The View From 1776
Wednesday, August 18, 2004
Secular Education Equals State Support for Sectarian Religion
Florida’s appeals court has just ruled unconstitutional a Florida law giving educational vouchers to students in failing schools, because many students use vouchers to go to church-supported schools. The real elephant in the room is the simple fact that liberals’ beloved secularity in education is itself religious education.
The New York Times on August 17, 2004 happily ran an article that began:
“Florida Court Rules Against Religious School Vouchers
By GREG WINTER
Florida appeals court ruled yesterday that a voucher program for students in failing schools violated the state’s Constitution because it sent public money to religious institutions.”

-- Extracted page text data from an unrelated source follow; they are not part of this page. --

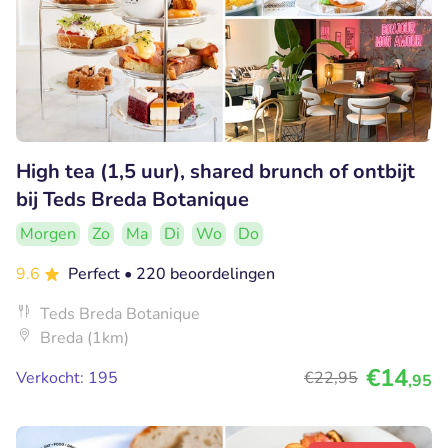
High tea (1,5 uur), shared brunch of ontbijt
bij Teds Breda Botanique
Morgen
Zo
Ma
Di
Wo
Do
9.6
Perfect
• 220 beoordelingen
Teds Breda Botanique
Breda (1km)
€14
Verkocht: 195
€22
,95
,95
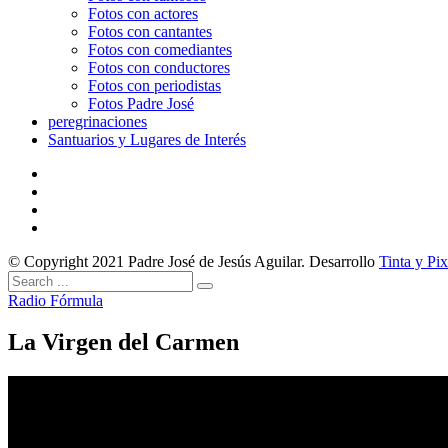
Fotos con actores
Fotos con cantantes
Fotos con comediantes
Fotos con conductores
Fotos con periodistas
Fotos Padre José
peregrinaciones
Santuarios y Lugares de Interés
© Copyright 2021 Padre José de Jesús Aguilar. Desarrollo
Tinta y Pix
Radio Fórmula
La Virgen del Carmen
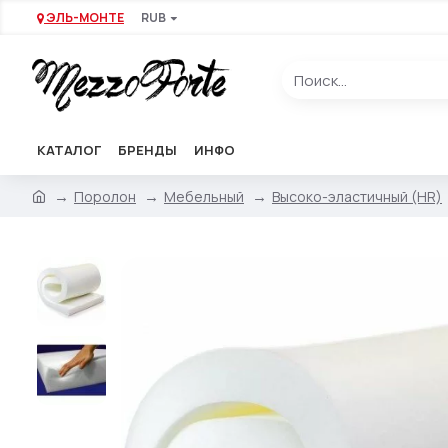
ЭЛЬ-МОНТЕ
RUB
КАТАЛОГ
БРЕНДЫ
ИНФО
Поролон
Мебельный
Высоко-эластичный (HR)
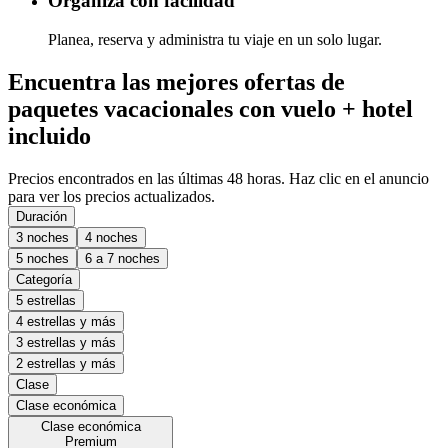
Organiza con facilidad
Planea, reserva y administra tu viaje en un solo lugar.
Encuentra las mejores ofertas de
paquetes vacacionales con vuelo + hotel
incluido
Precios encontrados en las últimas 48 horas. Haz clic en el anuncio
para ver los precios actualizados.
Duración
3 noches
4 noches
5 noches
6 a 7 noches
Categoría
5 estrellas
4 estrellas y más
3 estrellas y más
2 estrellas y más
Clase
Clase económica
Clase económica
Premium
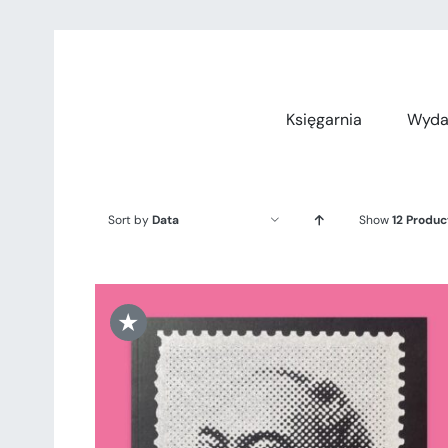
Przejdź
do
zawartości
Księgarnia
Wyda
Sort by
Data
Show
12 Produc
★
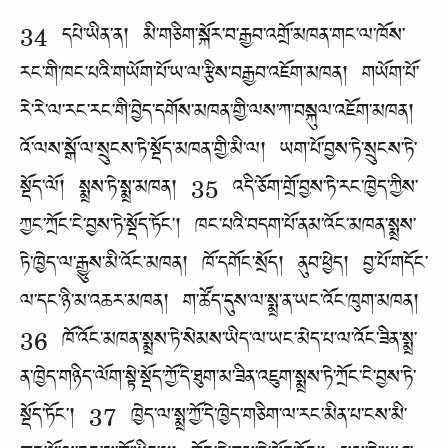
34 དཔེ་ཡིན་ན། མི་གཅིག་སྐོར་བ་རྒྱབ་འགྲོ་མཁན་གང་ལ་ཁོས་
རང་གི་ཁང་པའི་གཡོག་པོ་ཡ་ལ་རྩིས་བརྒྱབ་འཇོག་མཁན། གཡོག་པོ་
རེ་རེ་ལ་རང་རང་གི་བྱེད་དགོས་མཁན་གྱི་ལས་ཀ་བསྐུལ་འཇོག་མཁན།
འོ་ལས་སྒོ་ལ་སྲུངས་ཏེ་སྡོད་མཁན་གྱི་མི་ལ། ཡག་པོ་བྱས་ཏེ་སྲུངས་ཏེ་
སྡོད་ལོ། སྨྲས་ཏེ་སྨྲ་མཁན། 35 འདི་ཅོག་གྲོ་བྱས་ཏེ་རང་ཁྱེད་ཀྱིས་
ཀྱང་ཀྲོང་ངེ་བྱས་ཏེ་སྡོད་ཏོང་། ཁང་པའི་བདག་པོ་ནམ་འོང་མཁན་སྨྲས་
ཏེ་ཁྱེད་ལ་རྒྱུས་མི་འོང་མཁན། ཁོ་དགོང་སྲོད། ནུབ་ཕྱེད། བྱ་པོ་གདོང་
ལ་དང་ཉི་མ་འཆར་མཁན། ག་ཚོད་དུས་ལ་སྨྲ་ན་ཡང་འོང་ཁུག་མཁན།
36 ཁོ་འོང་མཁན་སྨྲས་ཏེ་སེམས་ཡིད་ལ་ཡང་མེད་པ་ལ་འོང་ཟིན་སྨྲ་
ན་ཁྱེད་གཉིད་ལོག་སྟེ་སྡོད་ཀྱོ་དེ་ཐུག་མ་ཟིན་འཇུག་སྨྲས་ཏེ་ཀྲོང་ངེ་བྱས་ཏེ་
སྡོད་ཏོང་། 37 ཁྱེད་ལ་སྨྲ་ཀྱོ་དེ་ཁྱེད་གཅིག་ལ་རང་མིན་པ་ངས་མི་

Two points are worth making:
One, the secularity in education demanded by liberal-socialists is the religion of secular, materialistic, and atheistic socialism. Spending tax money on secular education is therefore an unconstitutional use of public funds to promote a specific religion.

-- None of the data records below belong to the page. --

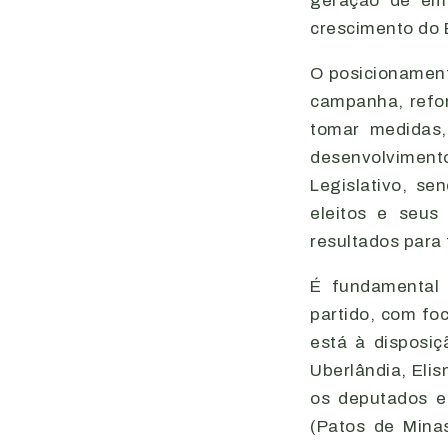
geração de emp
crescimento do B
O posicionament
campanha, refo
tomar medidas,
desenvolvimento
Legislativo, s
eleitos e seus
resultados para
É fundamental 
partido, com fo
está à disposiç
Uberlândia, Eli
os deputados es
(Patos de Mina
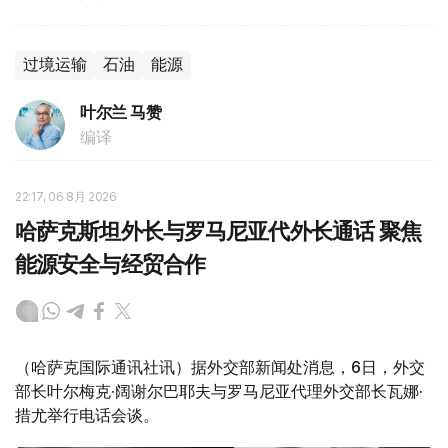
过境运输
石油
能源
叶尔兰 马赞
编译
22:17, 06 8月 2026
哈萨克斯坦外长与罗马尼亚代外长通话 聚焦
能源安全与经贸合作
（哈萨克国际通讯社讯）据外交部新闻处消息，6日，外交
部长叶尔梅克·阔谢尔巴耶夫与罗马尼亚代理外交部长瓦娜·
措尤举行电话会谈。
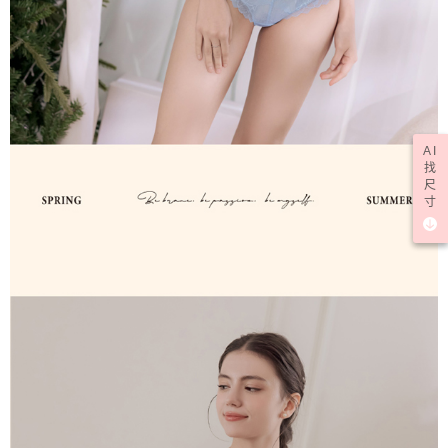
AI
找
尺
寸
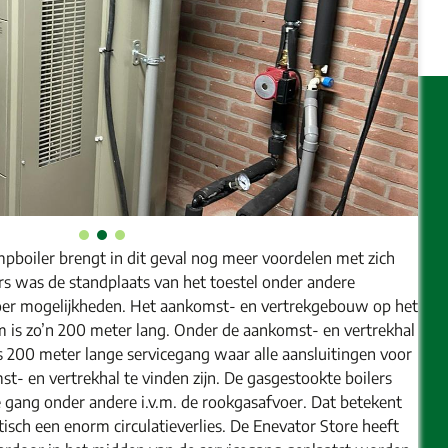
boiler brengt in dit geval nog meer voordelen met zich
rs was de standplaats van het toestel onder andere
voer mogelijkheden. Het aankomst- en vertrekgebouw op het
m is zo’n 200 meter lang. Onder de aankomst- en vertrekhal
s 200 meter lange servicegang waar alle aansluitingen voor
t- en vertrekhal te vinden zijn. De gasgestookte boilers
 gang onder andere i.v.m. de rookgasafvoer. Dat betekent
isch een enorm circulatieverlies. De Enevator Store heeft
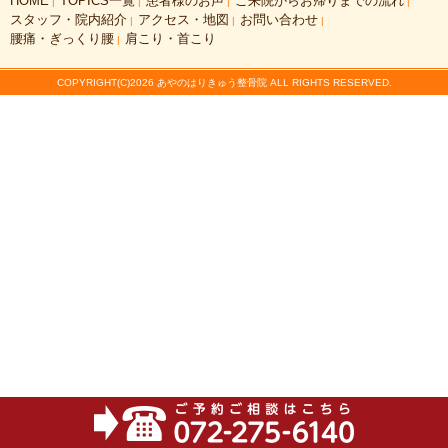
HOME
TOPICS一覧
患者様のお声
ご来院からお帰りまでの流れ
|
|
|
|
スタッフ・院内紹介
アクセス・地図
お問い合わせ
|
|
|
腰痛・ぎっくり腰
肩こり・首こり
|
COPYRIGHT(C)2026 あやのはりきゅう整骨院 ALL RIGHTS RESERVED.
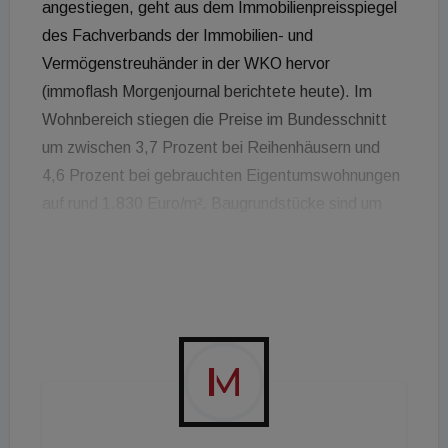
angestiegen, geht aus dem Immobilienpreisspiegel
des Fachverbands der Immobilien- und
Vermögenstreuhänder in der WKO hervor
(immoflash Morgenjournal berichtete heute). Im
Wohnbereich stiegen die Preise im Bundesschnitt
um zwischen 3,7 Prozent bei Reihenhäusern und
4,6 Prozent bei gebrauchten Eigentumswohnungen
auf rund 1.830 Euro/m². Baugrundstücke sind um
7,5 Prozent teurer geworden. Im Österreich-Schnitt
sind die Preise für Baugrund mittlerweile auf 300
Euro/m² angestiegen, in Innsbruck und Salzburg
wurde da bereits die 1.000 Euro-Grenze
überschritten worden. In Innsbruck sind die Preise
für Baugrundstücke um über zehn Prozent
angestiegen, damit ist Salzburg überholt worden.
Ein Quadratmeter Baugrund in Wien kostete 2020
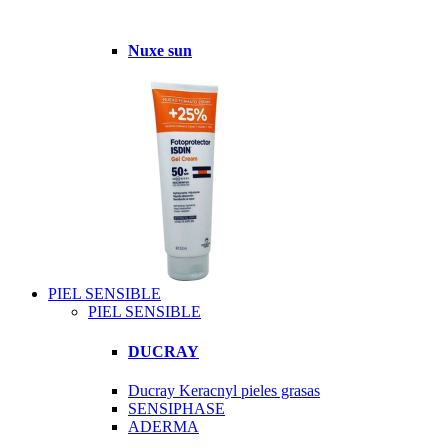
Nuxe sun
PIEL SENSIBLE
PIEL SENSIBLE
DUCRAY
Ducray Keracnyl pieles grasas
SENSIPHASE
ADERMA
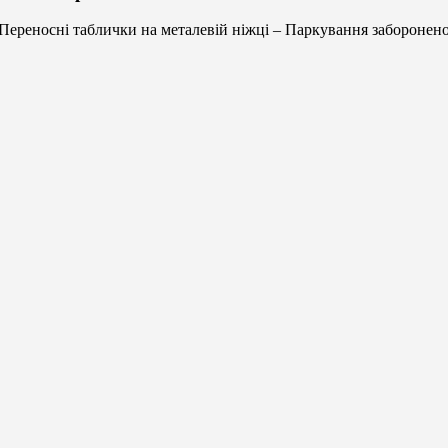
Переносні таблички на металевій ніжці – Паркування заборонен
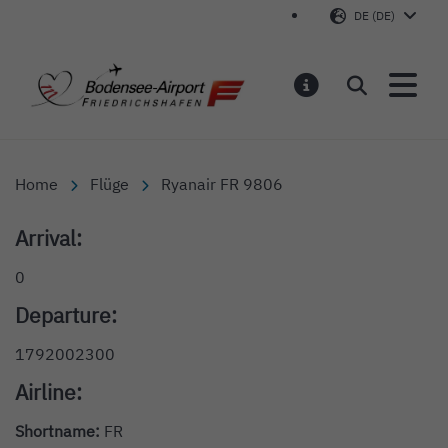
DE (DE)
Bodensee-Airport Friedr
Suchen
MELDUNGEN
Home
Flüge
Ryanair FR 9806
Arrival:
0
Departure:
1792002300
Airline:
Shortname:
FR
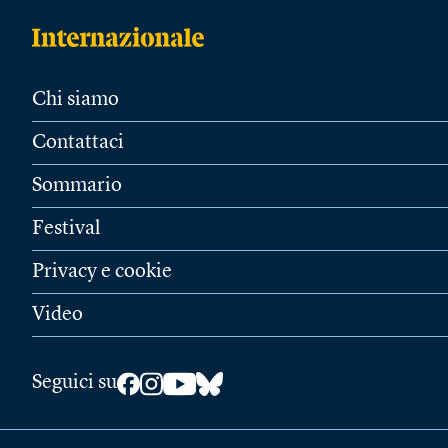
Chi siamo
Contattaci
Sommario
Festival
Privacy e cookie
Video
Seguici su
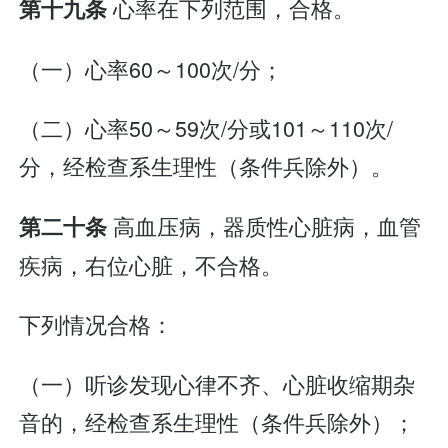
心率在下列范围，合格。
第十九条
（一）心率60～100次/分；
（二）心率50～59次/分或101～110次/
分，经检查系生理性（条件兵除外）。
高血压病，器质性心脏病，血管
第二十条
疾病，右位心脏，不合格。
下列情况合格：
（一）听诊发现心律不齐、心脏收缩期杂
音的，经检查系生理性（条件兵除外）；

Two, use of taxpayers money ought to support better education, not increased membership in socialist teachers’ unions. Spending money on public schools is, in too many cities, throwing money down a rat hole. Student performance today, compared to 1960, is abysmally worse.

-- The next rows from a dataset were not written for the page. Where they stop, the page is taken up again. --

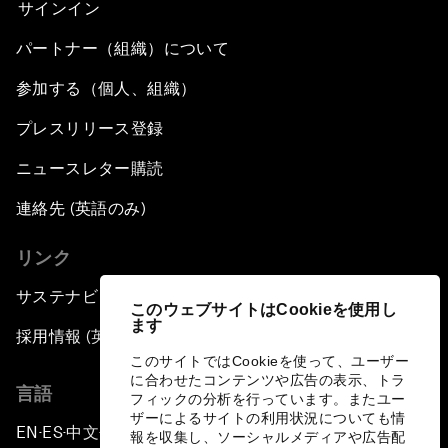
サインイン
パートナー（組織）について
参加する（個人、組織）
プレスリリース登録
ニュースレター購読
連絡先 (英語のみ)
リンク
サステナビリティへの取り組み
このウェブサイトはCookieを使用し
ます
採用情報 (英語のみ)
このサイトではCookieを使って、ユーザー
に合わせたコンテンツや広告の表示、トラ
言語
フィックの分析を行っています。またユー
ザーによるサイトの利用状況についても情
EN
ES
中文
日本語
▪
▪
▪
報を収集し、ソーシャルメディアや広告配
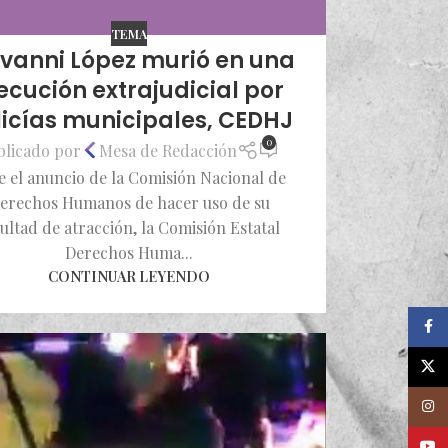
TEMA
vanni López murió en una
ecución extrajudicial por
licías municipales, CEDHJ
0
blicado por
Mesa de Redacción
e el anuncio de la Comisión Nacional de
erechos Humanos de hacer uso de su
ultad de atracción, la Comisión Estatal
Derechos Huma...
CONTINUAR LEYENDO
Faceb
X
Insta
Youtu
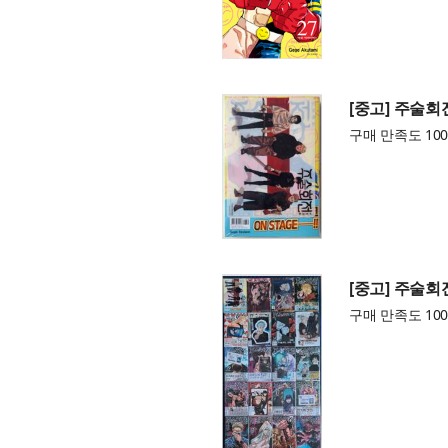
[중고] 주술회
구매 만족도 100
[중고] 주술회
구매 만족도 100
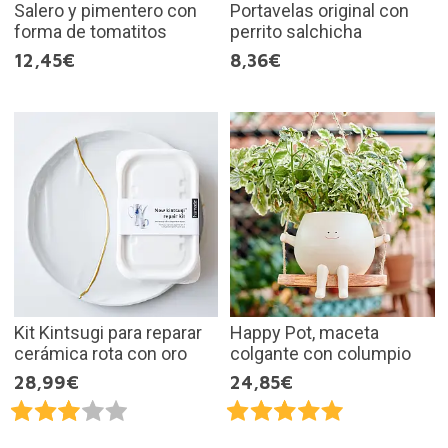
Salero y pimentero con
Portavelas original con
forma de tomatitos
perrito salchicha
12,45€
8,36€
Kit Kintsugi para reparar
Happy Pot, maceta
cerámica rota con oro
colgante con columpio
28,99€
24,85€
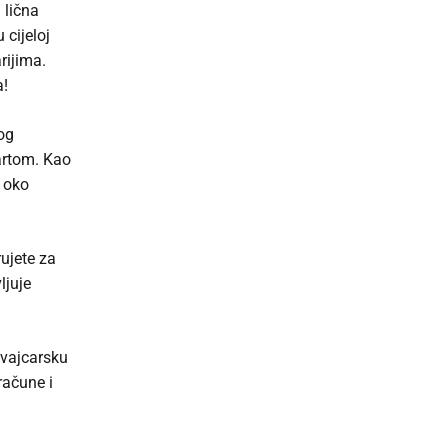
 lična
 cijeloj
rijima.
a!
og
artom. Kao
e oko
ujete za
ljuje
švajcarsku
račune i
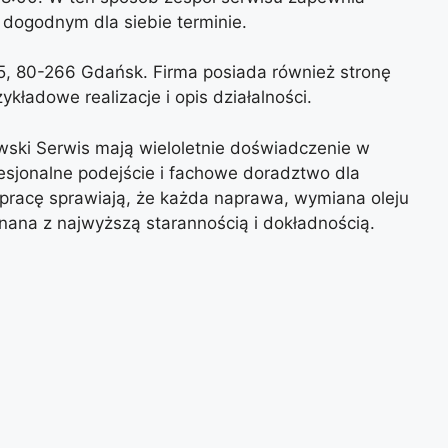
 dogodnym dla siebie terminie.
25, 80-266 Gdańsk. Firma posiada również stronę
kładowe realizacje i opis działalności.
wski Serwis mają wieloletnie doświadczenie w
esjonalne podejście i fachowe doradztwo dla
 pracę sprawiają, że każda naprawa, wymiana oleju
ana z najwyższą starannością i dokładnością.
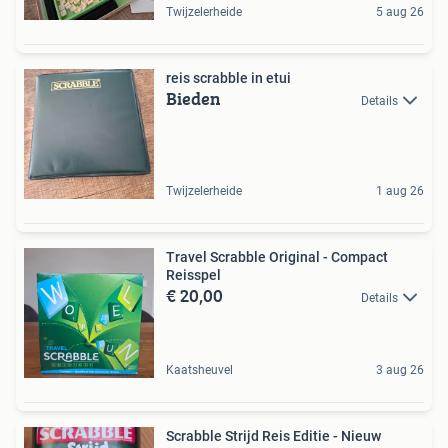
Twijzelerheide
5 aug 26
reis scrabble in etui
Bieden
Details
Twijzelerheide
1 aug 26
Travel Scrabble Original - Compact
Reisspel
€ 20,00
Details
Kaatsheuvel
3 aug 26
Scrabble Strijd Reis Editie - Nieuw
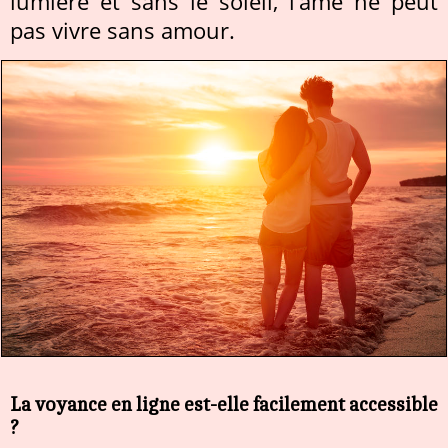
lumière et sans le soleil, l’âme ne peut
pas vivre sans amour.
La voyance en ligne est-elle facilement accessible
?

In contrast, charter schools and church-supported schools educate students far more effectively. And they do not require students to take religious instruction.
To understand why this is so, we have only to note the resounding defeat every year in teachers’ union conventions of any move to grade teachers on individual knowledge and teaching competence. The unions have a sure-fire modus operandi: they enlist teachers who can’t pass exams themselves in the subjects they “teach” and who therefore know that without union support they could never hold teaching jobs on their own merits.
Years of experience in New York City and elsewhere prove beyond a shadow of a doubt that church-sponsored schools, particularly Catholic parochial schools, consistently out-perform public schools. And the parochial schools do it while spending only a fraction of the amount per pupil expended in the public schools. This remains true, even when adjusting for claims by the teachers’ unions that parochial schools cherry-pick the better students. No studies bear this out. Parochial schools, in fact, tend to take the poorer-performing inner-city pupils, whose rate of improvement in educational performance nonetheless outstrips the results in public schools.
Moreover, even the recent teachers’ unions study, again trumpeted by the New York Times (motto: We don’t question socialist propaganda; we just print it), declaring that charter schools do worse than public schools is belied by statistics presented in the very charts that the Times includes in its article. Either Times reporters don’t understand numbers, or they, like Bill Clinton, aren’t sure of the meaning of “is.” The teachers’ unions own statistics show that voucher schools get a disproportionate number of the poorest students. Yet those students’ performance improvement outdistances that of the public school students.